Post by DavidRitchieWilson on Jun 18, 2020 9:21:28 GMT -8
Dame Vera Lynn was the British "Forces' Sweetheart" during World Warr II and referred to her military fans as "my boys". She cultivated an image of the "girl next door" that British troops would return home to marry. She had her critics in high places, who argued that her sentimental songs might make soldiers homesick. She was made of sterner stuff, though, choosing to perform in Burma because there was a forgotten war going on there. This is perhaps her most famous song:
DRW, I knew I could get you to post this way--my evil plot!
When I compared Dame Vera... (Oh geeze, they're playing that very song as I write this) to Jo Stafford it wasn't in their vocal stylings, it was because they were the "soldiers sweetheart". Did you know they were both born in 1917? Miss Stafford, just like her British counterpart, visited "the boys" in the military theater: they called her G.I. Jo. There are storys about her holding the hand of soldiers while they died of their wounds while in the military hospital.

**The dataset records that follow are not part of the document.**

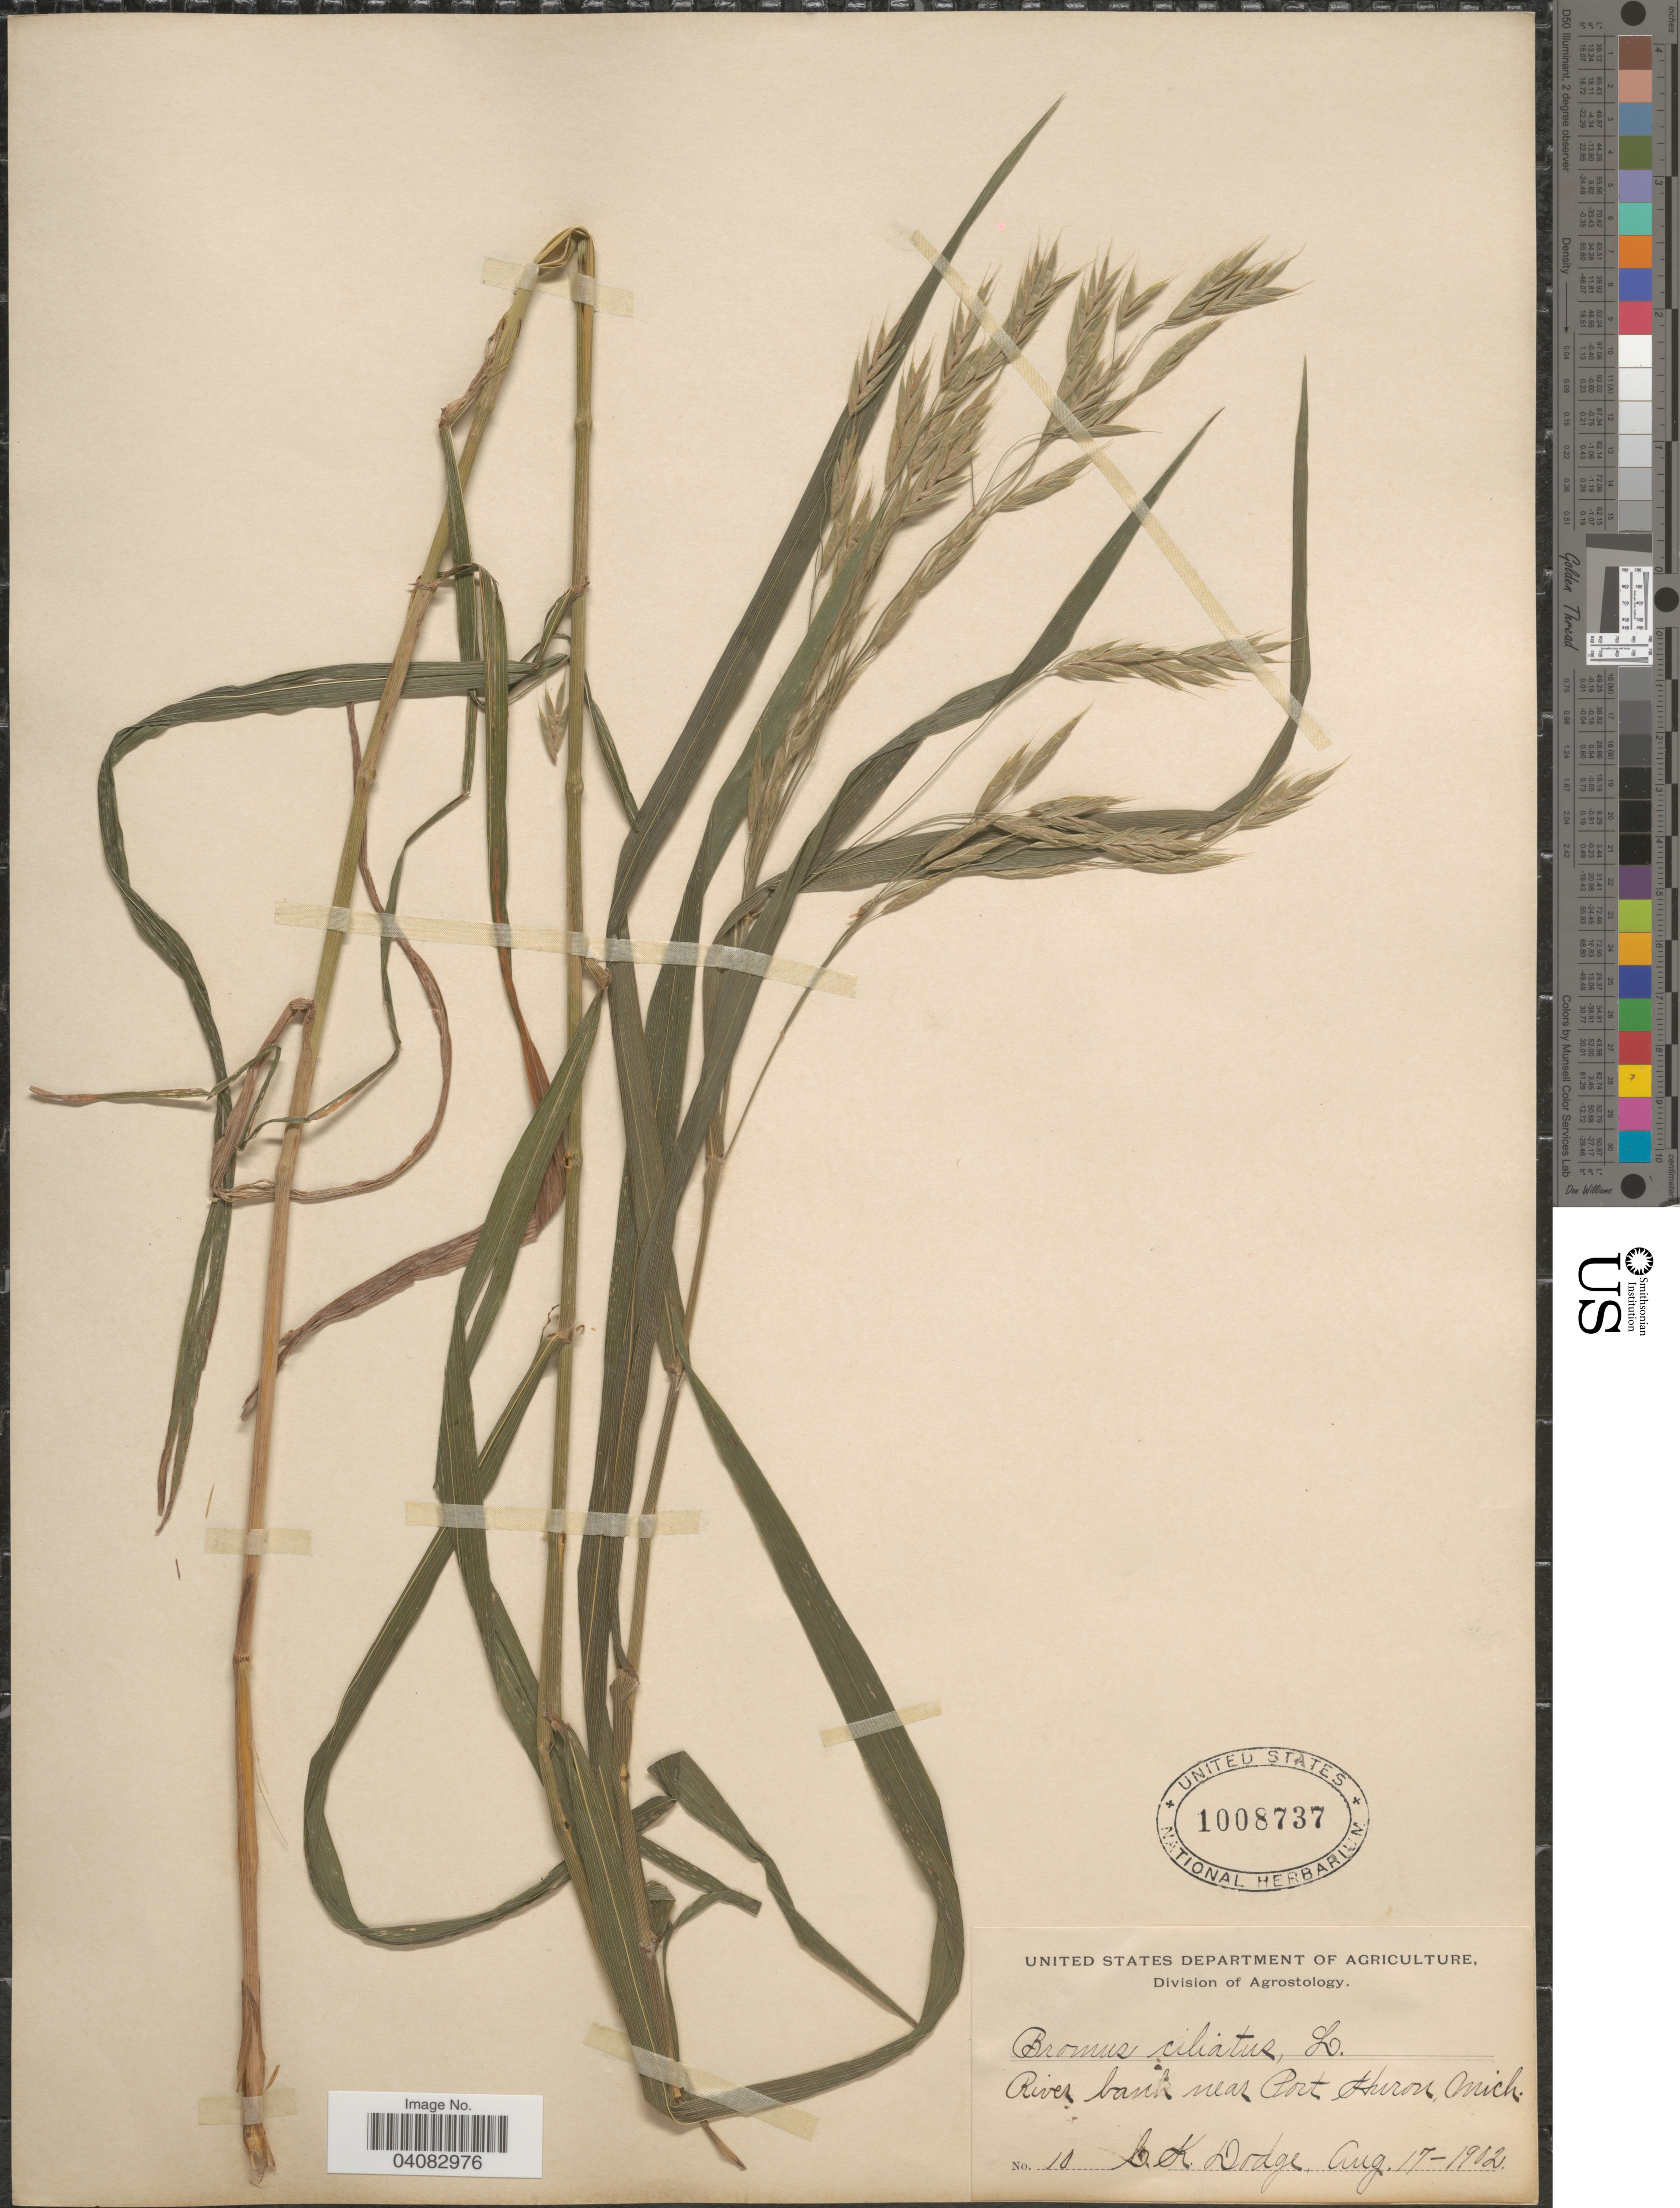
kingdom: Plantae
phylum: Tracheophyta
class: Liliopsida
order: Poales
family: Poaceae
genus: Bromus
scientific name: Bromus latiglumis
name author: (Scribn. ex Shear) Hitchc.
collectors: C. Dodge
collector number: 10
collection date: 1902-08-17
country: United States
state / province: Michigan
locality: River bank near Port Huron.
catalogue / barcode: US 1008737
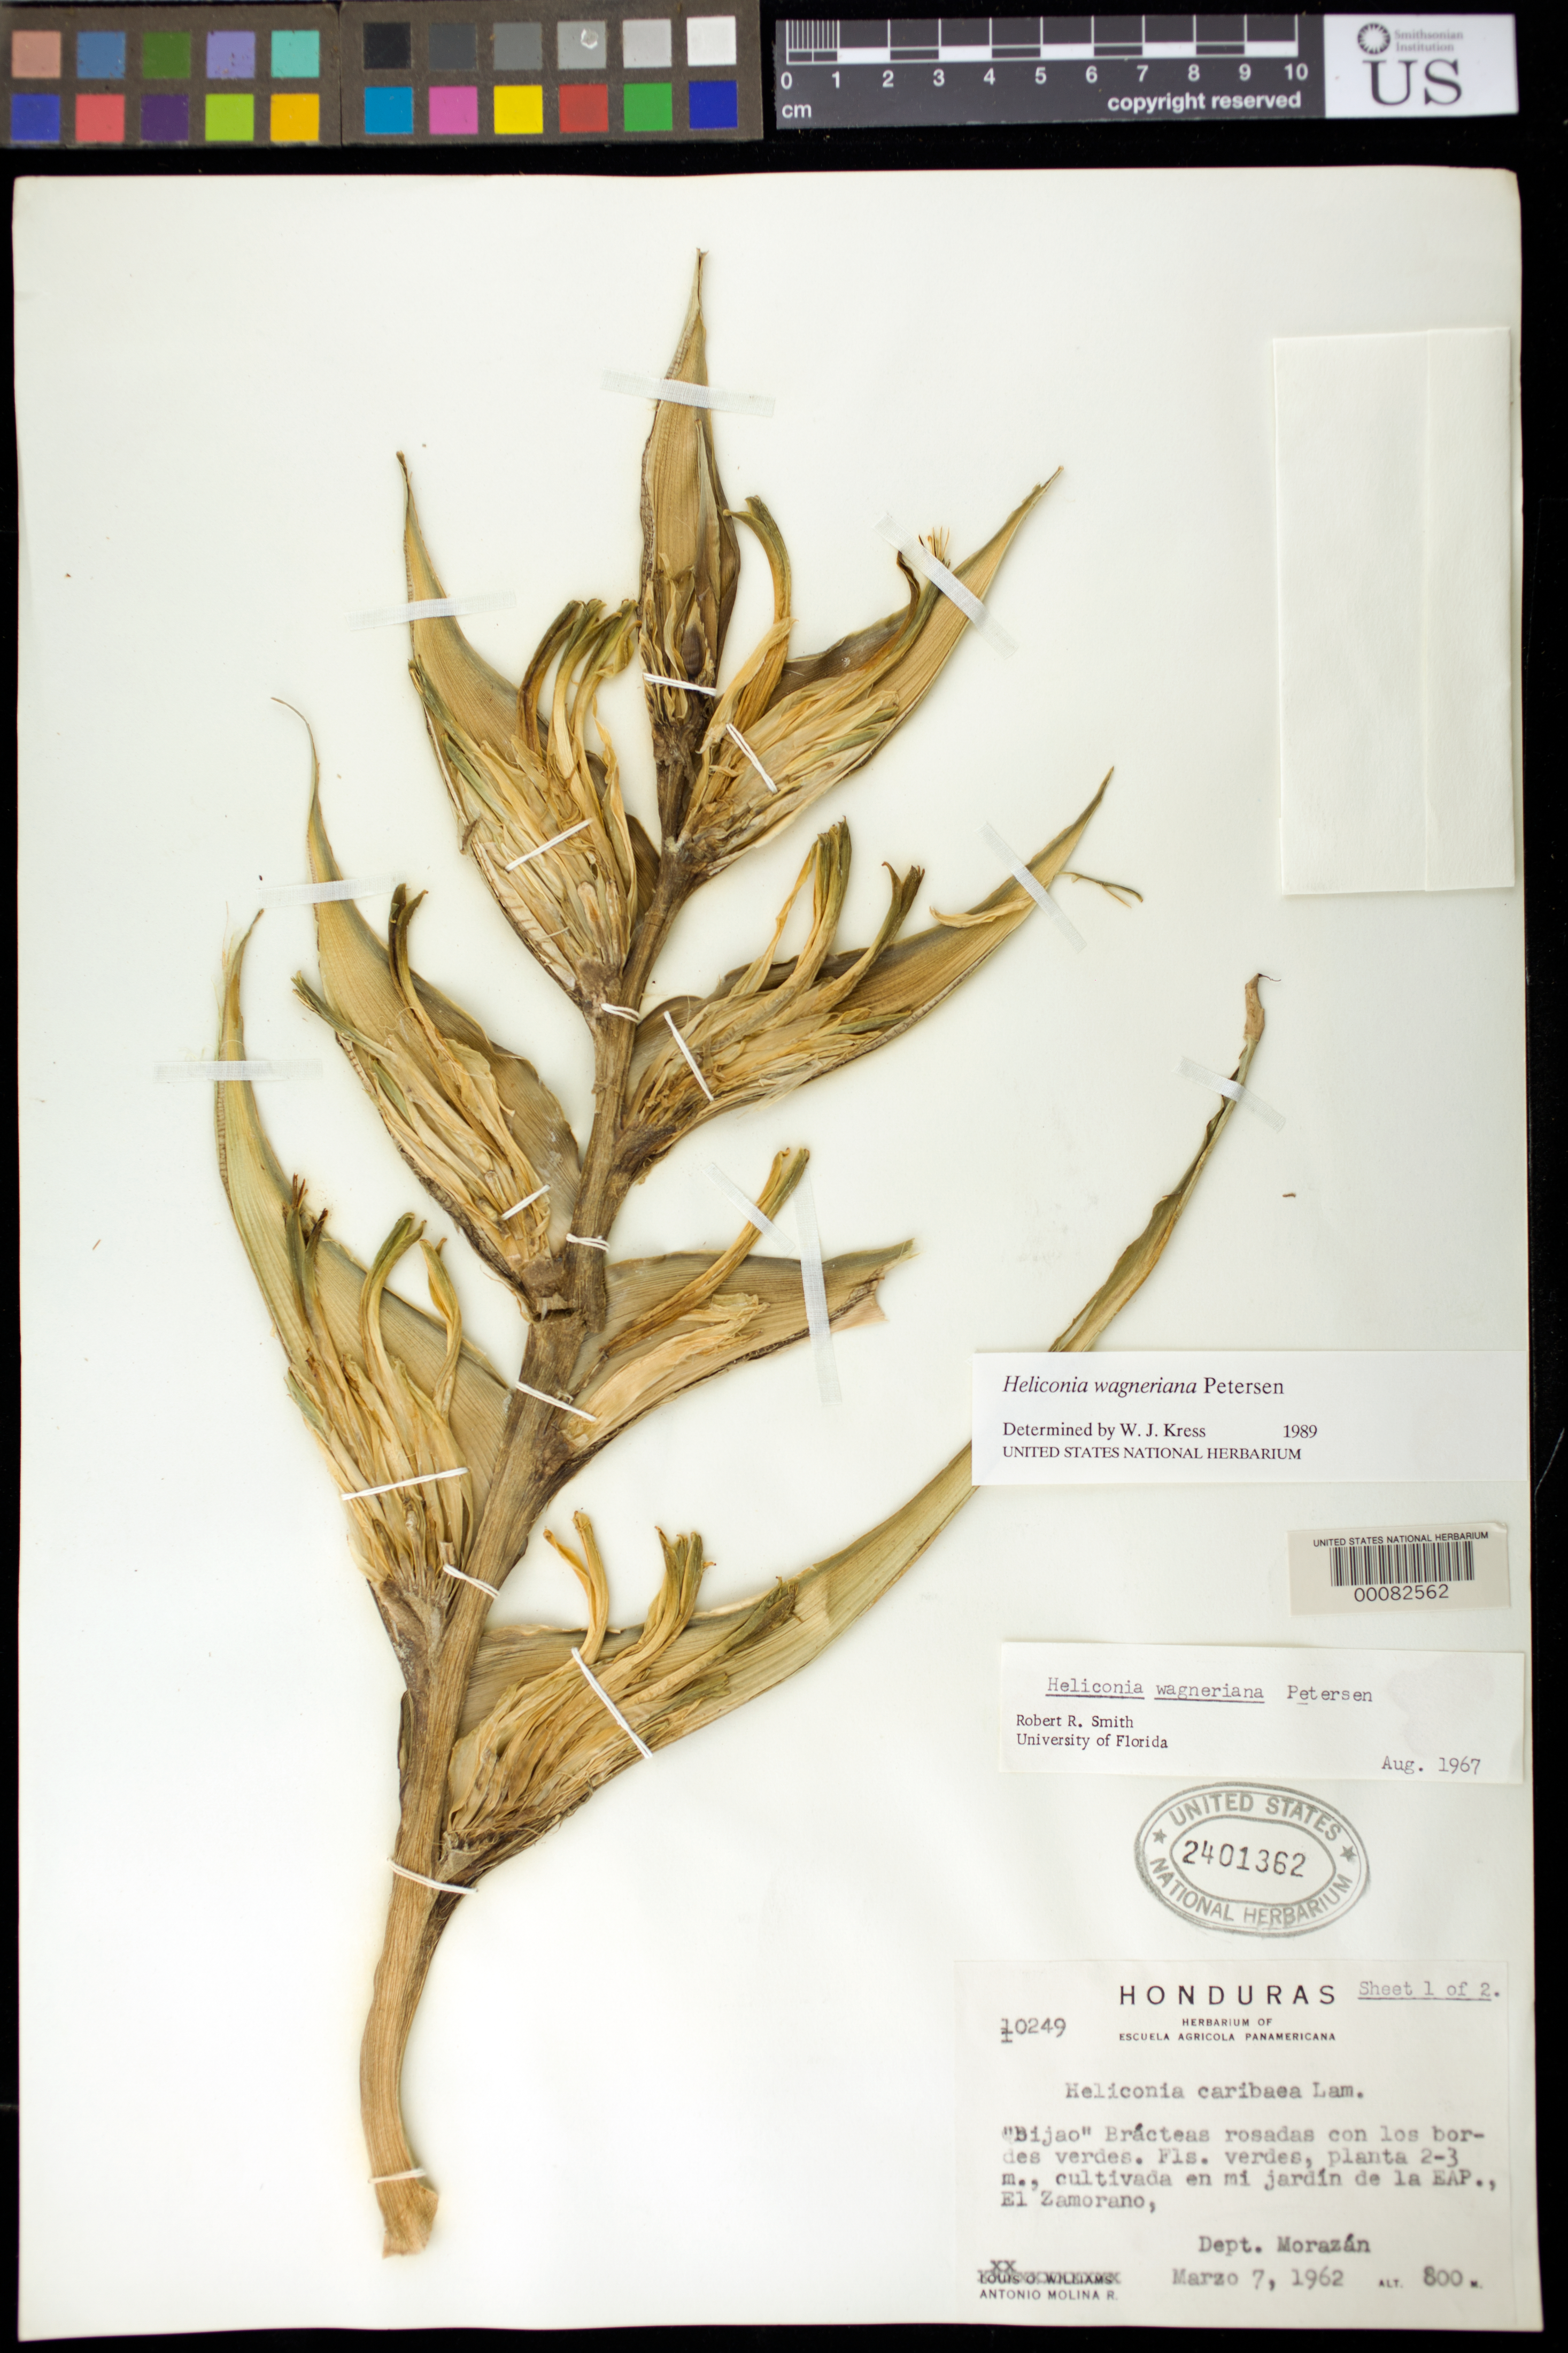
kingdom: Plantae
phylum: Tracheophyta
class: Liliopsida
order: Zingiberales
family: Heliconiaceae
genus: Heliconia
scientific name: Heliconia wagneriana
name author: Petersen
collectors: A. Molina R.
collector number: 10249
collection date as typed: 07 Mar 1962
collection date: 1962-03-07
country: Honduras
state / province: Fco. Morazán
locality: Jardin de la EAP, El Zamorano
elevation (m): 800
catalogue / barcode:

I have a lot of respect for celebrities who chose to serve their country. The one I always think of is Gene Autry the cowboy actor. When he joined the USAAF Republic Films producer Nat Levine threatened that if he went into the military he'd give Roy Rogers his career, so he did, and he did as well... I never liked Rogers, but that made me like him even less...
Post by DavidRitchieWilson on Jun 18, 2020 11:24:54 GMT -8
Vera Lynn was something of a "classless" singer, despite her ordinary origins while Gracie Fields was considered "a bit common", particularly as she never hid her Lancashire roots and spoke in a northern dialect at a time when "received pronunciation" was considered the social aspirant norm. Here are several of Gracie's famous numbers:
I think "Aspidistra" had something to do with a British "black propaganda" transmitter during WWII.
I too admire showbusiness people who put themselves in harm's way to entertain the troops in foreign wars. Bob Hope, who was born in England, comes to mind. Some went further and joined up, Like James Stewart, who ended up as an air force brigadier-general. Then there's Captaim Glenn Miller, whose body was never found during World War II.